Exercise details — Reproduce the listing below from the line with "Luotettavat yhteydet avaruudesta – VTT" to the line with "コメントはまだありません", both lines included, character for character, minus any pictures.

Provided records Block Start

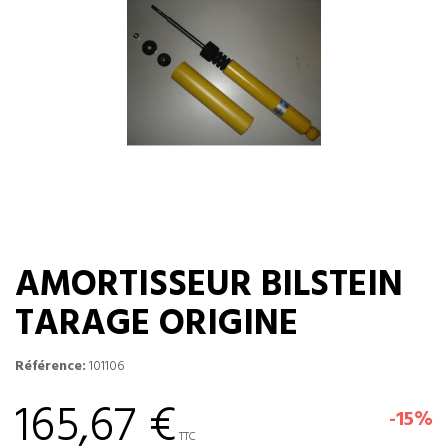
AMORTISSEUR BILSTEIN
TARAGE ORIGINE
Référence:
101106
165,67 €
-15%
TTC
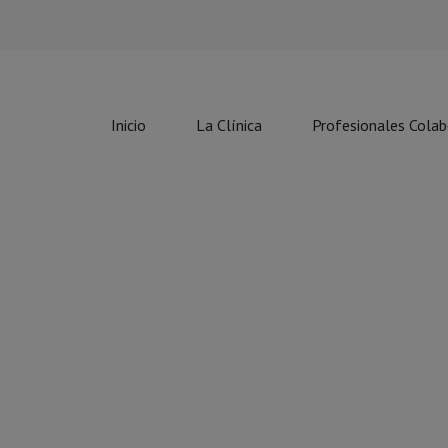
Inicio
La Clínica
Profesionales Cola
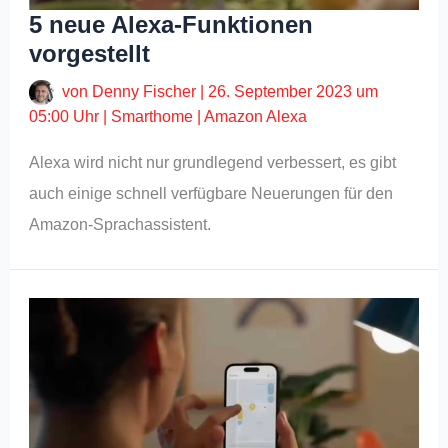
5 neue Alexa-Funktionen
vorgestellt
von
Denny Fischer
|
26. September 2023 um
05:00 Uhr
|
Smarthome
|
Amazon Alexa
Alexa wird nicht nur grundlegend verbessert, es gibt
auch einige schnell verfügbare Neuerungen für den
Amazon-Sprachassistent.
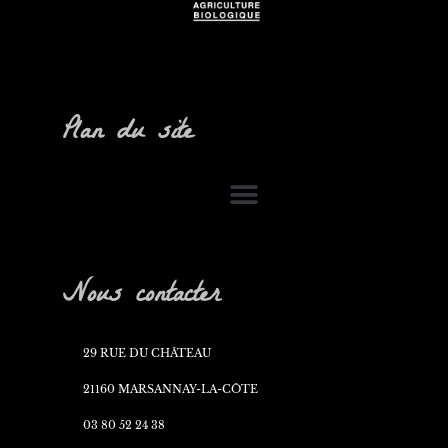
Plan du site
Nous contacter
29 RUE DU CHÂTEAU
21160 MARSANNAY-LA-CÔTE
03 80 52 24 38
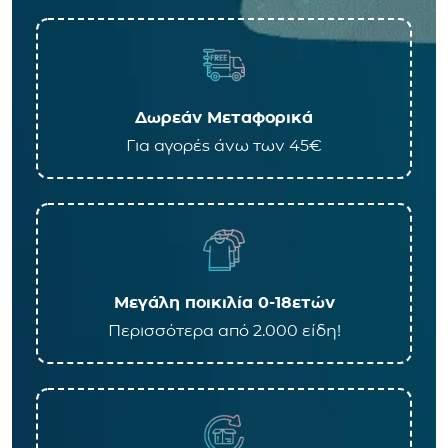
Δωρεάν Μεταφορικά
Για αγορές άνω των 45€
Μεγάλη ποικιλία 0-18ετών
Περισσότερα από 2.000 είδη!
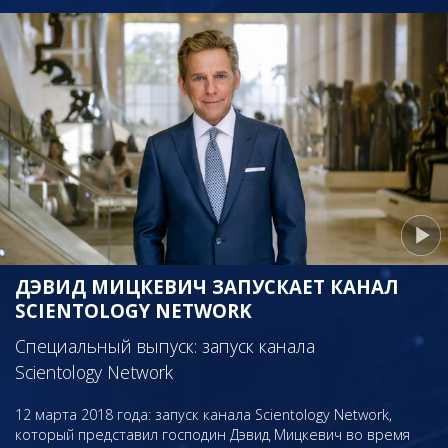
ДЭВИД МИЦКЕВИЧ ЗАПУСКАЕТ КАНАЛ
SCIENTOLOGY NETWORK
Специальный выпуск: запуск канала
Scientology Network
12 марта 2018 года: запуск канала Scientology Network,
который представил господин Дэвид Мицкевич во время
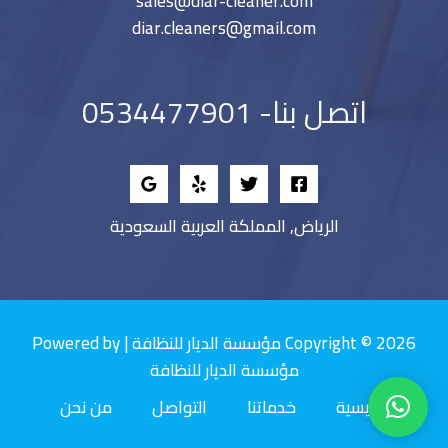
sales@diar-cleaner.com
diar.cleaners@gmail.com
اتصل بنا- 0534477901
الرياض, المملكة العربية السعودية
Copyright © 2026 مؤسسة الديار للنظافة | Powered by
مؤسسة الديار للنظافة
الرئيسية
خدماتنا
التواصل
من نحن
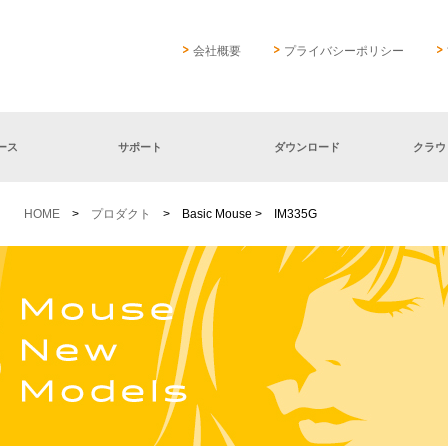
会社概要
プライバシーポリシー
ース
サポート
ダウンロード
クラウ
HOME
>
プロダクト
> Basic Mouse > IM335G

Provided records Block End
Provided records Block Start

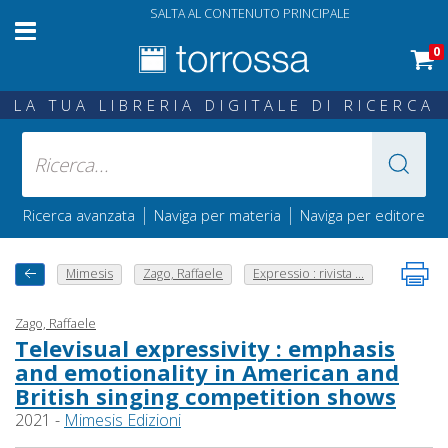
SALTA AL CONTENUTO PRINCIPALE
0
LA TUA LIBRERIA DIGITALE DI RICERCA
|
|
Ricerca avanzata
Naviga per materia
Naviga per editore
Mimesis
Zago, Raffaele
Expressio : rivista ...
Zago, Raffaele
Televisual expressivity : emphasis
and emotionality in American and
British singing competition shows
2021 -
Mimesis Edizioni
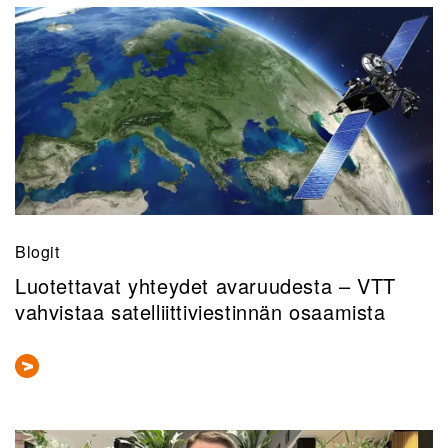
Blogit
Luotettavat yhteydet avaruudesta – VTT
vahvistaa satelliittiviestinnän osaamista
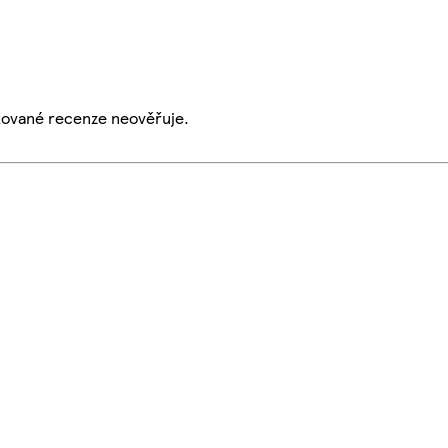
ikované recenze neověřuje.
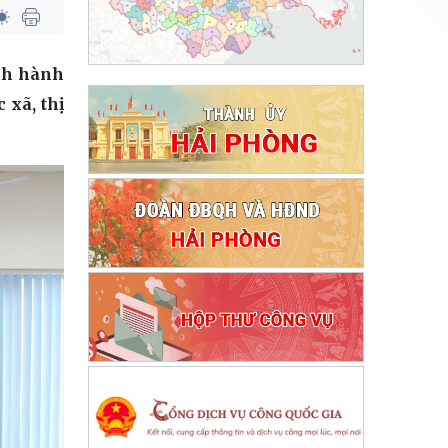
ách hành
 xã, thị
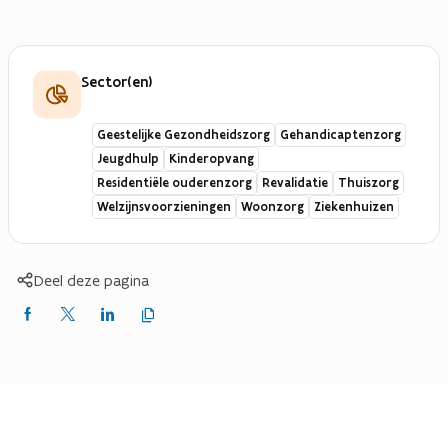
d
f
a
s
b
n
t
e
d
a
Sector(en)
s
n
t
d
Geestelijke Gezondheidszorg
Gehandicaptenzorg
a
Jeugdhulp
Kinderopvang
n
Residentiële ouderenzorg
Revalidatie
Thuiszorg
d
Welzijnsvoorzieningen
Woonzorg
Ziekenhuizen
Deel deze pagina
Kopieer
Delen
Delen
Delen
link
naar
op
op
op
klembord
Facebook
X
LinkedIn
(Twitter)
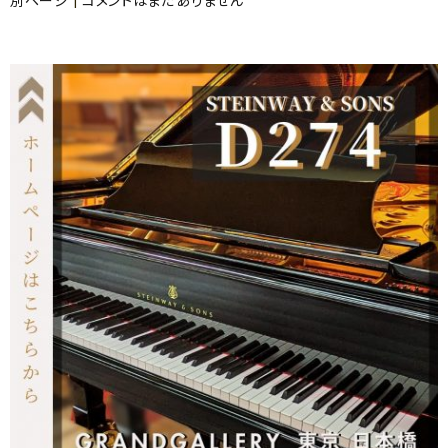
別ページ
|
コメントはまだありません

Provided records Block End
Provided records Block Start

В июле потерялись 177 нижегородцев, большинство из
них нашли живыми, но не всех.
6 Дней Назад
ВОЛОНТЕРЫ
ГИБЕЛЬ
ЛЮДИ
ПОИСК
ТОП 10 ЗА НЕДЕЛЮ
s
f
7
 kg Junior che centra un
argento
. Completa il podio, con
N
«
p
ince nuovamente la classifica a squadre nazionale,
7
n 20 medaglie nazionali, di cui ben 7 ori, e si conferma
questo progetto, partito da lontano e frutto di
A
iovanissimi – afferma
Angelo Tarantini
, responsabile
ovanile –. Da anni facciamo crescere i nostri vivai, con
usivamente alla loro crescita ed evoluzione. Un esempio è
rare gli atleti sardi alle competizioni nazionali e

Provided records Block End

Result for this exercise —
Luotettavat yhteydet avaruudesta – VTT
vahvistaa satelliittiviestinnän osaamista
ikované recenze neověřuje.
ách hành
 xã, thị
d
f
a
s
b
n
t
e
d
a
Sector(en)
s
n
t
d
Geestelijke Gezondheidszorg
Gehandicaptenzorg
a
Jeugdhulp
Kinderopvang
n
Residentiële ouderenzorg
Revalidatie
Thuiszorg
d
Welzijnsvoorzieningen
Woonzorg
Ziekenhuizen
Deel deze pagina
Kopieer
Delen
Delen
Delen
link
naar
op
op
op
klembord
Facebook
X
LinkedIn
(Twitter)
別ページ
|
コメントはまだありません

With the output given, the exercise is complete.